I grabbed a bottle of my wife's Jergens Dry Skin Moisturizer, Original Scent, and spread the thinnest layer I could on the test article insuring the entire 1 cm long gap between copper foils was bridged. The leakage was too much to measure with the S&H. But 24 hours later, after the volatiles evaporated, it was down to 180 pA. After another day the leakage hadn't changed. That's 0.18 nA, not much, but is over a short 1 cm length, and could add up with lots of contaminated PCB tracks.

But this is a really contrived experiment.

After cleaning the board with isopropyl alcohol the leakage was 2 pA, the better part of three orders of magnitude worse than when I tested the fresh, uncontaminated board. More cleaning didn't help. The Moisturizer had effected some change to the PCB. Happily, 2 pA is a very small value, though it could be disastrous to some analog circuits.

Next came the finger oil test using both lovely soft female fingers which an hour earlier had been gooped up with the Jergens, as well as nasty crackled Jergens-free male fingers. We touched the test article gently, rubbed some, then smeared furiously. In no case did the leakage exceed 8 pA. Now, that's enough to cause the S&H's output to droop by more than 50 mV in 20 seconds, devastating in a sensitive analog sample and hold circuit. But it's not enough to have any measurable affect on battery life.

Since containments can increase the adsorption of water molecules I exposed the finger-oily test article to 80% relative humidity. The numbers rocketed to 65 pA, three times the humidity result with a clean board. Again, 65 pA is nothing, but multiply your track lengths by the 1 cm long test article used in this experiment.

Could leakage come from salts left behind from perspiration? I mixed up a solution of warm water and salt, supersaturating the solution to the point where the water could hold no more salt, and completely coated the 1 cm gap in the test article.

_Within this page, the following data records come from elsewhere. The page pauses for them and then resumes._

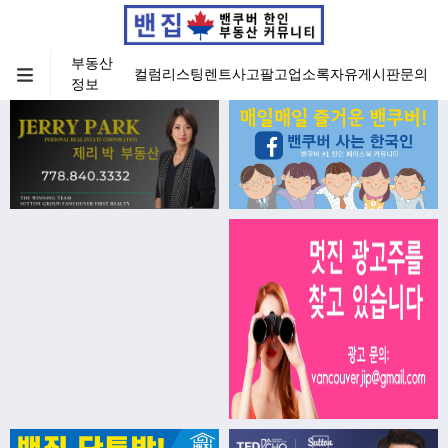
부동산
컬럼
리스팅
렌트
사고팔고
업소록
자유게시판
문의
정보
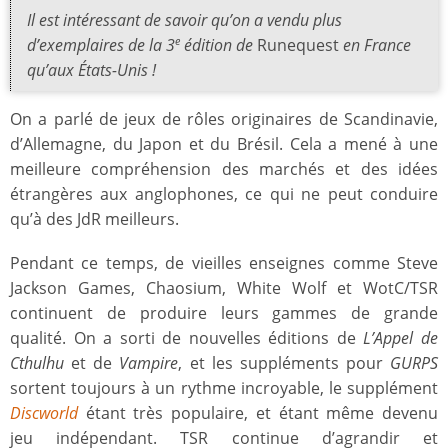
Il est intéressant de savoir qu’on a vendu plus
d’exemplaires de la 3
édition de
Runequest
en France
e
qu’aux États-Unis !
On a parlé de jeux de rôles originaires de Scandinavie,
d’Allemagne, du Japon et du Brésil. Cela a mené à une
meilleure compréhension des marchés et des idées
étrangères aux anglophones, ce qui ne peut conduire
qu’à des JdR meilleurs.
Pendant ce temps, de vieilles enseignes comme Steve
Jackson Games, Chaosium, White Wolf et WotC/TSR
continuent de produire leurs gammes de grande
qualité. On a sorti de nouvelles éditions de
L’Appel de
Cthulhu
et de
Vampire
, et les suppléments pour
GURPS
sortent toujours à un rythme incroyable, le supplément
Discworld
étant très populaire, et étant même devenu
jeu indépendant. TSR continue d’agrandir et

Wet, the leakage was unsurprisingly too huge to measure with this circuit. But after the water dried, it dropped to under 50 fA at 30% ambient relative humidity.

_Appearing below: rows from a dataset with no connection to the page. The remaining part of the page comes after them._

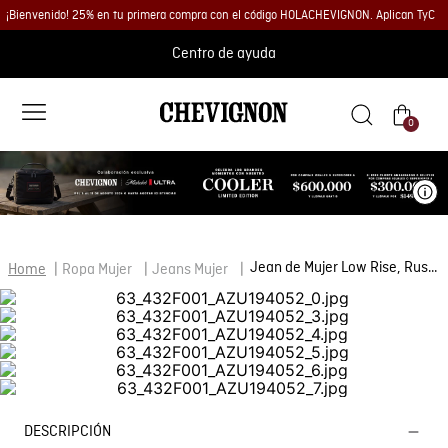
¡Bienvenido! 25% en tu primera compra con el código HOLACHEVIGNON. Aplican TyC
Centro de ayuda
0
Ve
Jean de Mujer Low Rise, Rusty, Bota Skinny - Azul Oscuro
Ropa Mujer
Jeans Mujer
DESCRIPCIÓN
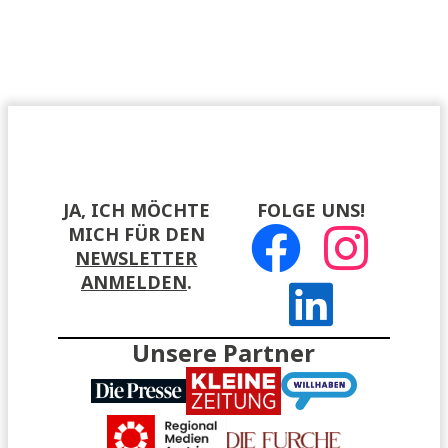
JA, ICH MÖCHTE
FOLGE UNS!
MICH FÜR DEN
NEWSLETTER
ANMELDEN
.
Unsere Partner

That's with dry salt. Subjecting the test article to 50% relative humidity caused the leakage to jump to 2 æA.

This is also very contrived test. It's hard to believe that handling a board would leave so much salt behind (as confirmed by my finger-oil experiments).

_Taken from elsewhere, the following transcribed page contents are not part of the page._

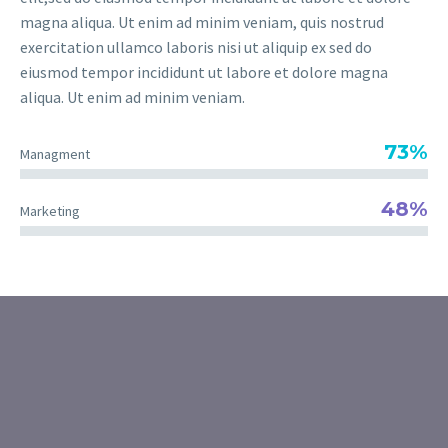
magna aliqua. Ut enim ad minim veniam, quis nostrud
exercitation ullamco laboris nisi ut aliquip ex sed do
eiusmod tempor incididunt ut labore et dolore magna
aliqua. Ut enim ad minim veniam.
73%
Managment
48%
Marketing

Using a fresh test article, I tested several kinds of rosin, first soldering while taking care to ensure the rosin smeared across the gap in the copper foil, and later just gooping bulk rosin across it. The worst leakage was 2 pA. Adding 80% humidity simply boosted the number to 20 pA, the same result for a clean test article.

Interestingly, careful cleaning with isopropyl alcohol boosted the drain to 32 pA over the 1 cm gap length. Recleaning even more carefully got that down to 4 pA. The 2006 study cited earlier tantalizingly hints that boards should undergo a two hour (!) bath in an ultrasonic cleaner.

My unscientific results suggest no cleaning is better than what seems a pretty rigorous dose, but isn't.

What about solder mask? I reran the salt water experiment on a PCB whose traces were covered by a solder mask. Even sopping wet, the leakage was under 10 fA. The finger oil experiments, too, gave leakages too low to measure. Ditto for smearing Jergens on the board. The solder mask seems to be a nearly-perfect insulator, though of course there will be no mask around solder joints.

To summarize, assuming no sensitive analog circuits, the experiments showed:  Finger oils are not a big deal.  Humidity matters if there's a lot of exposed track and the humidity is very high for a long time.  Condensing water is bad.  Cleaning is hard, and may cause even worse problems.  Solder mask solves essentially all of the leakage problems.

The takeaway is that the usual practice of putting a layer of solder mask on a PCB eliminates leakage problems related to battery-powered MCUs. Don't worry about assemblers mishandling the board or the battery. There will be leakage around exposed pads, but outside of extreme environments that should have no noticeable effect on battery life.

(Thanks to Alan Steines for his suggestions and input on these experiments.)